2-3 chicken breasts (or 5-6 half breasts)
Marinade:Approx. 1/8 – 1/4 tsp Orange Oil,Approx. 1/4 – 1/2 tsp Lemon Oil
Breading:1/2 cup Corn Starch,OR Cornflakes
For Sauce : All Following
8 tbsp Lemon Juice
6 tbsp Sherry / Chinese Cooking Wine
3 tbsp Honey
2 thick slices fresh Ginger
Notes: Orange and Lemon oils should not be in prolonged contact with plastic utensils or bowls. The capfuls in question are from bottles approximately
the size of the usual small extract bottles
Rub one small capful (approx. 1/4 to 1/2 teaspoon) of lemon oil and
1/2 small capful (approx. 1/8 to 1/4 teaspoon) of orange oil onto the chicken.
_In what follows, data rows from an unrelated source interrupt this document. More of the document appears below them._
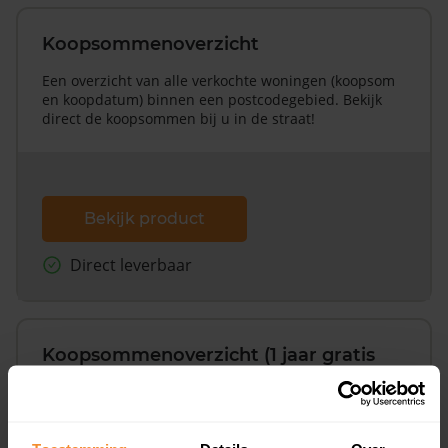
Koopsommenoverzicht
Een overzicht van alle verkochte woningen (koopsom
en koopdatum) binnen een postcodegebied. Bekijk
direct de koopsommen bij u in de straat!
Bekijk product
Direct leverbaar
Koopsommenoverzicht (1 jaar gratis
updates)
Inclusief 1 jaar gratis updates
Een overzicht van alle verkochte woningen (koopsom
Let sit for 10-20 minutes.
Method I: Frying
In a large skillet, heat peanut oil sufficient to fry the chicken. When the oil is very hot,
add the two Ginger slices to the oil. Coat the chicken breasts with corn starch. Add the
coated chicken breasts to the oil, and fry until crispy, golden brown. Remove and drain the breasts.
Pour off all but 2 tbsp of the peanut oil, and put the pan back over low heat. Add the remaining ingredients, and simmer for 5 minutes. While the sauce is simmering, cut the chicken breasts into slices. Then add the chicken slices to the sauce, spooning the sauce over the chicken, and remove from heat.
Method II: Baked
Put the cornflakes in a plastic bag, and crush them into as fine a mixture as you can. Put the chicken in the big, and shake well, then place the chicken pieces in a baking plate and put them in an oven at 350 degrees until cooked.
Construct the sauce by heating the liquid ingredients in a sauce pan and then pouring over the cooked chicken, optionally you may cook in ginger to taste.